For the Gaussian case, we assume that measurement noise in (1) is zero-mean Gaussian noise with variance \(\sigma _v^2=0.1\). The steady-state curve for Gaussian case is shown in Fig. 1. We can observe that the simulation result matches well with the theoretical expression given by the Eq. (25). We can also see that the EMSE curve is not monotonic increasing function of step size parameter. It is worth noting that similar to LMS algorithm, the requirement of step size for convergence rate, time-varying tracking accuracy and convergence precision (steady-state performance) is contradictory. When \(\mu \) is too small, convergence rate is slow and the MCC algorithm cannot track the optimal weight variations, which, in turn, results in large steady-state EMSE. Increasing \(\mu \) improves convergence rate and tracking accuracy and reduces the steady-state EMSE. Finally, as \(\mu \) increases further, oscillation occurs during the convergence and the steady-state performance deteriorates again.

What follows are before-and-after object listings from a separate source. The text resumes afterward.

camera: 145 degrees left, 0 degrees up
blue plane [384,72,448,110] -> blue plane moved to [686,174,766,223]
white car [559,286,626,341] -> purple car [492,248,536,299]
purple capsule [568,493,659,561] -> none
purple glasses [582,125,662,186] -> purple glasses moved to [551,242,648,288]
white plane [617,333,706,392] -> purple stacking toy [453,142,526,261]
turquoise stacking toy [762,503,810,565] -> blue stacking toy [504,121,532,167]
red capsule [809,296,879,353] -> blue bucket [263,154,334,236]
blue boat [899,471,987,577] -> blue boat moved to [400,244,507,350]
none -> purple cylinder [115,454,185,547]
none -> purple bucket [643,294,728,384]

Note further that for this case an optimum step size value cannot be obtained from (25) as it is not an explicit function of step size.

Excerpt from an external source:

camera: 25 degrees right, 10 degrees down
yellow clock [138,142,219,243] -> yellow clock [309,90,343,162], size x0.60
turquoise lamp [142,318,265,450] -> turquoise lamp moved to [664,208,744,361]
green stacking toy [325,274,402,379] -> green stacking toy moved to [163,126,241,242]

For the Gaussian case, we consider two different distributions for measurement noise including (1) uniform distribution, where the uniform noise is distributed over \([-1\ +1]\), and (2) exponential distribution with mean parameter \(\lambda =2\). The other simulation parameters remain unchanged. Figure 2 shows the EMSE curves for both of the non-Gaussian noise distributions. As it is seen from Fig. 2, the EMSE obtained from the simulation nicely fits the theoretical result obtained earlier. Moreover, for both cases the optimum values given by (33) are very close to the optimum values given by simulations.

Fig. 1
figure 1

Comparing theoretical and simulation EMSE for Gaussian noise: uniform distribution (left), exponential distribution (right)

Fig. 2
figure 2

Comparing theoretical and simulation EMSE for non-Gaussian noise

5 Conclusions

In this paper, we studied the tracking analysis of MCC algorithm, when the optimum weight vector varies according to a random walk model. Our analysis, which relies on the energy conservation approach revealed that, independent of the measurement noise model, the EMSE curve is not an increasing function of step size parameter. Therefore, in non-stationary environments it is vital to select an appropriate step size to achieve an acceptable performance. The simulation results were in good agreement with the analysis.